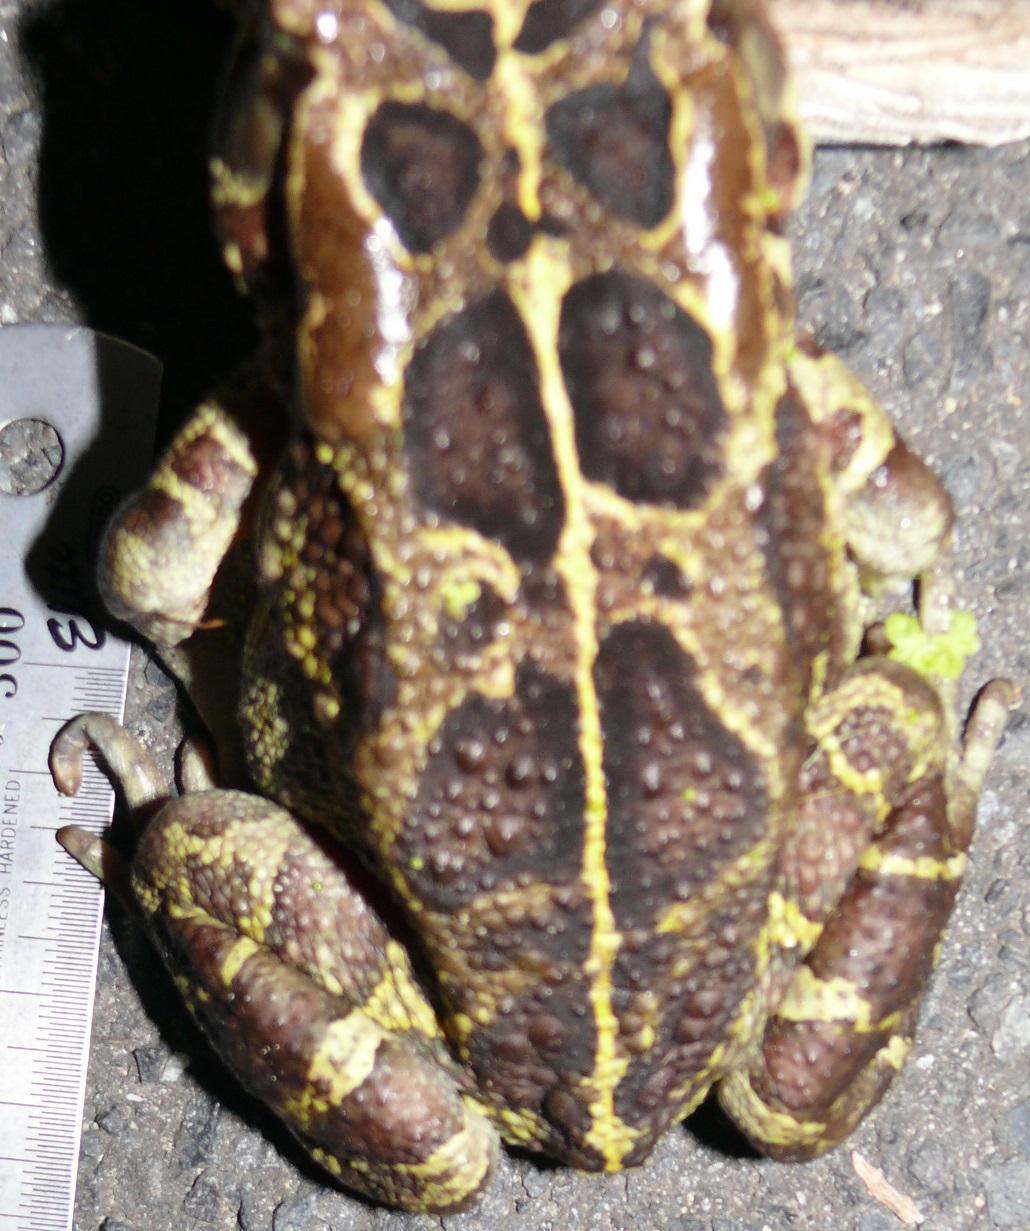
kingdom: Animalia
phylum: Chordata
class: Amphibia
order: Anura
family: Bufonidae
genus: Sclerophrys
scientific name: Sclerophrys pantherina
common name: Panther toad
☆ ☆ ☆
Objective – Rewrite the lines of the entries above with "common name" replaced by "vernacular name" and nothing else changed, omitting the pictures.

Solved problem –
kingdom: Animalia
phylum: Chordata
class: Amphibia
order: Anura
family: Bufonidae
genus: Sclerophrys
scientific name: Sclerophrys pantherina
vernacular name: Panther toad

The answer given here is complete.